Cunhada com o nome “Ética e Felicidade: Lições da Filosofia Antiga Para uma Vida Boa”, a proposta é fazer um debate do que seria a existência humana e as dimensões de felicidade que a envolve. “A tentativa é desconstruir o conceito tirânico de felicidade que está muito relacionado ao consumo, por exemplo”, resume.
Assim como Antunes, Cremonese não é adepto dos preceitos da psicologia positiva e tem maior apego aos clássicos da filosofia. De Aristóteles, por exemplo, ele adota a ideia de que a felicidade se forma ao decorrer da vida, além de ser pessoal e não pautada em uma fórmula.
Também examina a ideia de ser feliz em relação à ética. “A felicidade é sempre uma relação com a ética, e a ética é sempre uma relação com o outro. A felicidade não é individualizada, ela está vinculada a sociedade que você vive.”
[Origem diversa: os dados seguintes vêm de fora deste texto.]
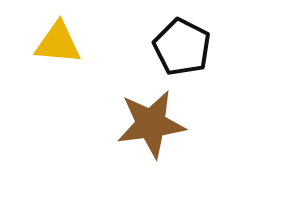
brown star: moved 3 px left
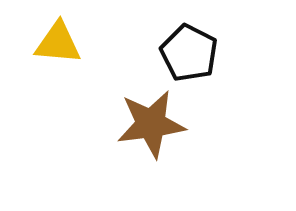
black pentagon: moved 7 px right, 6 px down
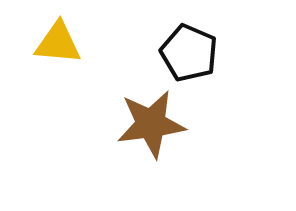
black pentagon: rotated 4 degrees counterclockwise
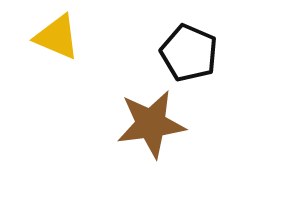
yellow triangle: moved 1 px left, 6 px up; rotated 18 degrees clockwise
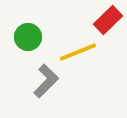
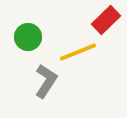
red rectangle: moved 2 px left
gray L-shape: rotated 12 degrees counterclockwise
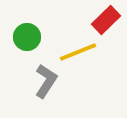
green circle: moved 1 px left
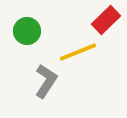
green circle: moved 6 px up
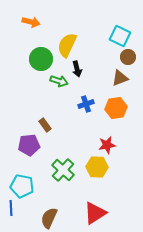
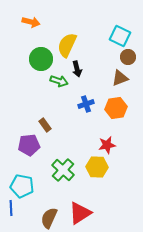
red triangle: moved 15 px left
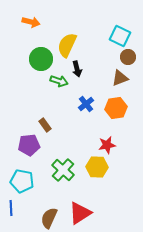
blue cross: rotated 21 degrees counterclockwise
cyan pentagon: moved 5 px up
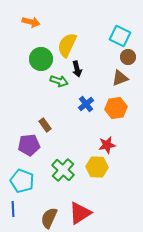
cyan pentagon: rotated 10 degrees clockwise
blue line: moved 2 px right, 1 px down
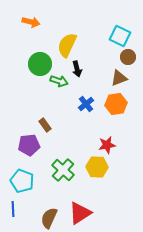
green circle: moved 1 px left, 5 px down
brown triangle: moved 1 px left
orange hexagon: moved 4 px up
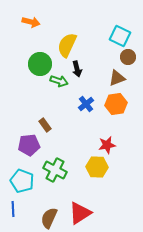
brown triangle: moved 2 px left
green cross: moved 8 px left; rotated 15 degrees counterclockwise
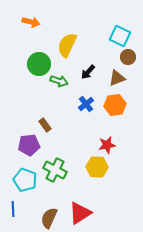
green circle: moved 1 px left
black arrow: moved 11 px right, 3 px down; rotated 56 degrees clockwise
orange hexagon: moved 1 px left, 1 px down
cyan pentagon: moved 3 px right, 1 px up
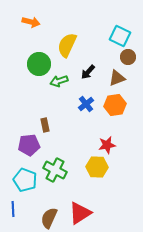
green arrow: rotated 144 degrees clockwise
brown rectangle: rotated 24 degrees clockwise
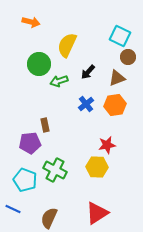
purple pentagon: moved 1 px right, 2 px up
blue line: rotated 63 degrees counterclockwise
red triangle: moved 17 px right
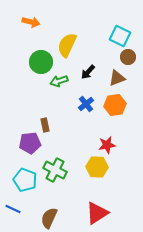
green circle: moved 2 px right, 2 px up
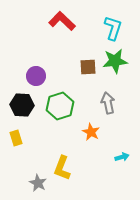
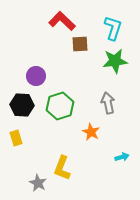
brown square: moved 8 px left, 23 px up
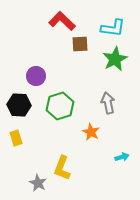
cyan L-shape: rotated 80 degrees clockwise
green star: moved 2 px up; rotated 20 degrees counterclockwise
black hexagon: moved 3 px left
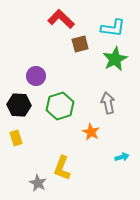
red L-shape: moved 1 px left, 2 px up
brown square: rotated 12 degrees counterclockwise
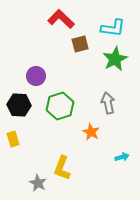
yellow rectangle: moved 3 px left, 1 px down
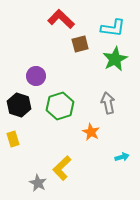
black hexagon: rotated 15 degrees clockwise
yellow L-shape: rotated 25 degrees clockwise
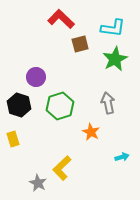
purple circle: moved 1 px down
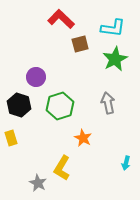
orange star: moved 8 px left, 6 px down
yellow rectangle: moved 2 px left, 1 px up
cyan arrow: moved 4 px right, 6 px down; rotated 120 degrees clockwise
yellow L-shape: rotated 15 degrees counterclockwise
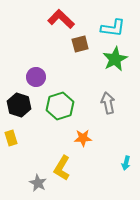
orange star: rotated 30 degrees counterclockwise
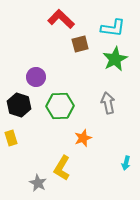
green hexagon: rotated 16 degrees clockwise
orange star: rotated 18 degrees counterclockwise
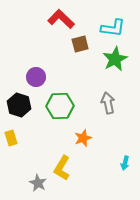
cyan arrow: moved 1 px left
Na disciplina de Cremonese, não existem provas ou exames. Os temas são abordados por meio das leituras de textos filosóficos, de debates e de trabalhos em grupo. O professor acredita que essa metodologia adotada faz com que a matéria seja mais leve. Os feedbacks dos alunos comprovam isso: dos mais de dez anos de oferta, os estudantes têm opiniões positivas sobre a matéria, garante Cremonese.